Advertising Books In 2019

One of my main goals this year for my author business is to advertise books in a cost effective way and increase profits. (Books includes ebook, audiobook, and paperback editions.)

As I talked about in The Good, The Bad, And The In Between Of Advertising Dollars Spent In 2018, last year I spent a lot trying different types of advertising. Thousands of dollars, in fact. While I did see some sales from some of the ads, I feel sure at least half of what I spent did nothing to increase sales.

That’s why I decided this year to be diligent about tracking what works and doesn’t and to spend far less–unless or until I figure out what ads are generating an overall profit.

Today I sat down to figure out specific goals and dollar targets. By sharing them I hope I’ll inspire you.

Setting Specific Goals

While in early January I set a budget to keep spending in check, I hadn’t really thought about exactly what result I wanted other than to earn more than I spent.

That’s the kind of fuzzy thinking that led me astray last year. I basically threw money at the wall (okay, at Facebook, Amazon, Goodreads, and a whole lot of enewsletter listings). So long as my overall royalties per month exceeded my ad spend I figured I’d sort it out later.

(Not a great plan but, to be fair, I was recovering from a fairly serious injury and a little overwhelmed.)

What saved me from doing the same this year but with a spending limit was a  brand new podcast by Bryan Cohen called Relentless Authors Advertise. Bryan asked listeners what their goals were for their ads. I realized I had a budget but not a goal.

The Basis For This Year’s Goals 

I set my goals based on these theories and data:

  • My ratio of ad spend to sales was about 1:2 last year
  • By looking at what worked best last year and eliminating platforms I’m certain added no sales I should be able to spend less and earn more
  • If I monitor the ads carefully, I ought to be able to tweak them, increase my spending, and increase my profits throughout the year
  • Starting much lower than last year and increasing my spend gradually based on results should help me keep my expenses reasonable
  • I like setting ambitious goals

My initial idea for the entire year, after looking at last year’s results, was to limit my spending to $180 a month ($2,160 a year). I planned to split this among Amazon Ads, Bookbub Ads, and enewsletters, averaging $60 per month for each category.

After listening to Bryan’s podcast on scaling up his ad spend, though, I decided I ought to do that if I can figure out over time what’s working best.

I’m used to thinking about the amount of work and profit on a quarterly basis, which is what I did with my law firm. For that reason, I’m aiming to increase spending and profits each quarter.

Last year I spent 50 cents to earn a dollar in sales. That doesn’t mean I doubled my money, though, because I earn between 30%-70% of the sale price for each book. So this year my goal for the entire year is to spend 30 cents to earn a dollar in sales.

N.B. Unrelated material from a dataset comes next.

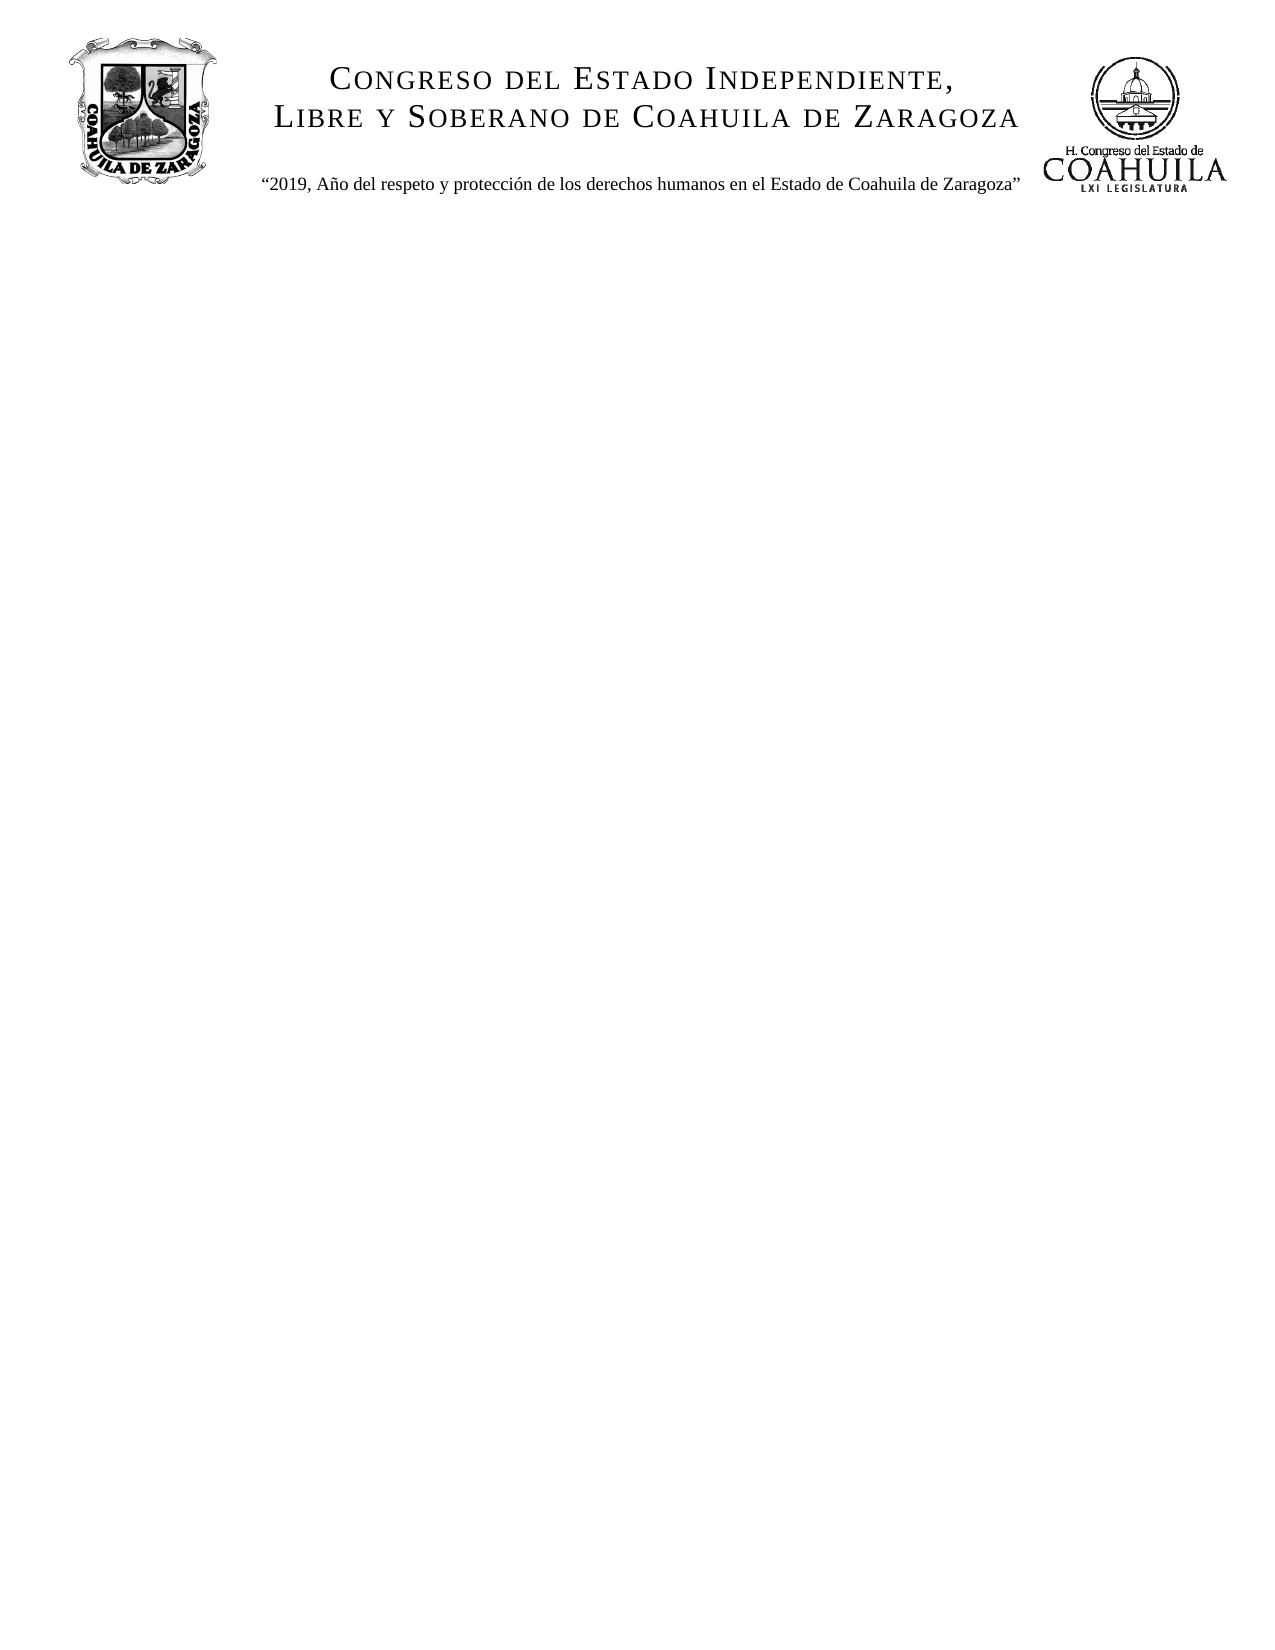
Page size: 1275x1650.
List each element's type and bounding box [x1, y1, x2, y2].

My ambitious sales goal is to double the average monthly sales each quarter by gradually increasing my ad spend but keeping it to 30 cents on the dollar.

In Dollars And Cents

In dollars and cents, here’s the plan/goal:

1st Quarter

  • Average monthly ad spend: $180
  • Average monthly sales: $540

2nd Quarter

  • Average monthly ad spend: $324
  • Average monthly sales: $1,080

3rd Quarter

  • Average monthly ad spend: $640
  • Average monthly sales: $2,160

4th Quarter

  • Average monthly ad spend: $1,296
  • Average monthly sales: $4,320

In addition, any time I can get a Bookbub Featured Deal I’ll take it regardless of the spending budget. Those deals always pay for themselves for my books and earn a profit. Because I can’t count on getting one, though, I haven’t factored them into the average monthly ad spend.

Stay tuned for updates once a quarter.

Also, I encourage you to check out Relentless Authors Advertise if you’re doing any advertising of your books or plan to in the future. Bryan includes useful tips and information. And he shares in detail how much he’s spending compared to his total sales, which is invaluable information.